Iterates over a directory of crashing inputs and deduplicates the crashes. The current algorithm just uses the source file, function name, and line number to determine uniqueness. The intent to add additional algorithms in the future (as the need arises). For more detail on the algorithm and it's pros/cons, see Crash Bucketing.
It requires three arguments:
-i
or--input
: the input directory of crashing inputs.-o
or--output
: the output directory where the minimized corpus will be copied. If the directory does not exist, it will be created.- The program and it's arguments.
@@
should be used to indicate that a program accepts input via a file read through the command-line arguments.
An example:
$ crash-bucket -i ./output/default/crashes -o ./min/ <path-to-target> @@
[*] '<path to program>'
Arch: amd64-64-little
RELRO: Partial RELRO
Stack: No canary found
NX: NX enabled
PIE: PIE enabled
ASAN: Enabled
[*] Starting deduplication.
[+] Found new faulting line: 415
By default, the pwn
package logging level is set to log
. You can increase
the verbosity by turning on debug messages by setting the environment variable
PWNLIB_DEBUG=1
. Debugging messages will show you what input the deduplicator
is currently checking.
There are two methods to use crash-bucket
. You can install it with pip3
(recommended) or use the standalone python file
dedeuplicator.py.
# Clone this repo.
git clone https://github.com/WhatTheFuzz/crash-bucket.git
# Install using pip
pip3 install .
# Check the path.
which crash-bucket
Crash bucketing is the processes of grouping crashing inputs that lead to the same defective output. There are a few ways to do bucketing:
- Crash Sites - Location of instruction pointer; source code function/line number. Sensitive to a program's runtime behavior.
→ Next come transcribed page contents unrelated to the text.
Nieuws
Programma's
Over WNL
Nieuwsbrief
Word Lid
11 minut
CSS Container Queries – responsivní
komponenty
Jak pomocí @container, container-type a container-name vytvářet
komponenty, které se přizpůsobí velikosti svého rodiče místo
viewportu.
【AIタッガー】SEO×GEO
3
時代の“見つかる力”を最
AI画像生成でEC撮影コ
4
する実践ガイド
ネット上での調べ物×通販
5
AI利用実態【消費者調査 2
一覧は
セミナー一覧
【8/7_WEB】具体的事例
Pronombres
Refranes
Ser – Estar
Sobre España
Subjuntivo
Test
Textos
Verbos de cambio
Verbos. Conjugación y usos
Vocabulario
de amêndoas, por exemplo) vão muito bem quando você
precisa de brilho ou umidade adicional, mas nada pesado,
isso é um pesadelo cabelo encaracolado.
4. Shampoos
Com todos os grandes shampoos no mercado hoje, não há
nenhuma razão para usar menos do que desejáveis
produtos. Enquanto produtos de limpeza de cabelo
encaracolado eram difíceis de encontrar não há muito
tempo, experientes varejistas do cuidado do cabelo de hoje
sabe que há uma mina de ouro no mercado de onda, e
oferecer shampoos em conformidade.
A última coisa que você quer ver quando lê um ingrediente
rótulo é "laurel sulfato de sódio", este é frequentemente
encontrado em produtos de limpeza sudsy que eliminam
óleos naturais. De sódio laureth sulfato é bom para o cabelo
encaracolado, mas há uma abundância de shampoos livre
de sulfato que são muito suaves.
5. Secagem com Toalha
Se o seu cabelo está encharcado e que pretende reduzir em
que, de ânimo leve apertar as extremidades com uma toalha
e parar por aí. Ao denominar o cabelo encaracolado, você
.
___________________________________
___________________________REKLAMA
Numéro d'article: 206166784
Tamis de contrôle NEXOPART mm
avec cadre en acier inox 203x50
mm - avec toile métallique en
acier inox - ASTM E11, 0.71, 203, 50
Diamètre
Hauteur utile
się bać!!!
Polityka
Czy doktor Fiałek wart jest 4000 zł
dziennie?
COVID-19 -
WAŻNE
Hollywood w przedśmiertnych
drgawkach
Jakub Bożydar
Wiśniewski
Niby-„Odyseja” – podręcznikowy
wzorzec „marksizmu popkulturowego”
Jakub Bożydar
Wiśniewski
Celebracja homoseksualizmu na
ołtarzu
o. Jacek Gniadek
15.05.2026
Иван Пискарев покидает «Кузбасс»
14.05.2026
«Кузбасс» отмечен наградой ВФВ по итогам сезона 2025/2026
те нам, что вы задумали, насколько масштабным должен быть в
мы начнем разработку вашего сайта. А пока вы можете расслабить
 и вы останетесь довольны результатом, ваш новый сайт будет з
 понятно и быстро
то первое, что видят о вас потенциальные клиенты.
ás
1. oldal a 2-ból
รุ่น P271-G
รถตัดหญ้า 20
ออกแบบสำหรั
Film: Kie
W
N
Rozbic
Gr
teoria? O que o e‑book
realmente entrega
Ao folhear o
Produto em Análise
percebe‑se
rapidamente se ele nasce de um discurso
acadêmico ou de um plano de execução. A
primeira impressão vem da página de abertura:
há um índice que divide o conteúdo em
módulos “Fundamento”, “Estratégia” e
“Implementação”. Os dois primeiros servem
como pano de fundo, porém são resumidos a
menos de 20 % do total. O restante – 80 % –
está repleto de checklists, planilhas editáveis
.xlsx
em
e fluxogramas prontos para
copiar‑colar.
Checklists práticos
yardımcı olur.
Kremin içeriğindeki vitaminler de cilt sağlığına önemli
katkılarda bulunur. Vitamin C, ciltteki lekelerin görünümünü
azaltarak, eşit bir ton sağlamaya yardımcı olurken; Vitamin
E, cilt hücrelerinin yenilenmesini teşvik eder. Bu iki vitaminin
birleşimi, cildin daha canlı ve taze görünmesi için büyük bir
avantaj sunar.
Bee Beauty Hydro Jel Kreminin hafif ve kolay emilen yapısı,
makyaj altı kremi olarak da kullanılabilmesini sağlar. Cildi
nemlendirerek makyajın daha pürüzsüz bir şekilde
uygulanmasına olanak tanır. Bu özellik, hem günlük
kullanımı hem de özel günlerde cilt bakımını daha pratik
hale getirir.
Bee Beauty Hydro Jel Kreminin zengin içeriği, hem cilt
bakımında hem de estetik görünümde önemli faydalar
If the program address space is randomized, your program counter might be different. If you don't have source code or debug symbols, you probably can't get line-level granularity.
- Coverage Profiles - Determines uniqueness based on edge coverage. Sensitive to changes in the path en-route to the root vulnerability. For example, consider two test cases. One results in the edge tuples AB→BD. The other results in the edge tuples AB→BC→CD. Both cause the same crash (potentially, stack trace as well). This will lead to two test cases that are "unique" but actually trigger the same bug. Sometimes you want this, sometime you don't.
- Stack Hashing - Similar to Coverage Profiles. Records the last n stack frames leading up to the crash. This provides a path to the crash and is similarly sensitive to differences in execution path.
The current algorithm in this project utilizes crash sites. This is pretty naive, but fairly effective for simple bugs. It may not work well with use-after-frees or other bug classes that can be triggered far beyond their scope.
AFL uses Coverage Profiles to determine uniqueness.
- Requires symbols and debug symbols (
-glldb
for the best experience, though other levels should work fine). - The above implies, in most cases, that you have source code.
- Igor: Maintained; forked AFL source (not sync'ed with upstream); requires fitting.
- SemanticCrashBucketing: Unmaintained (2019), unclear examples.
In comparison, this project is fuzzer-independent. You don't need a fuzzer at all. You just need crashing input, a program, and lldb. It'll do the minimization for you.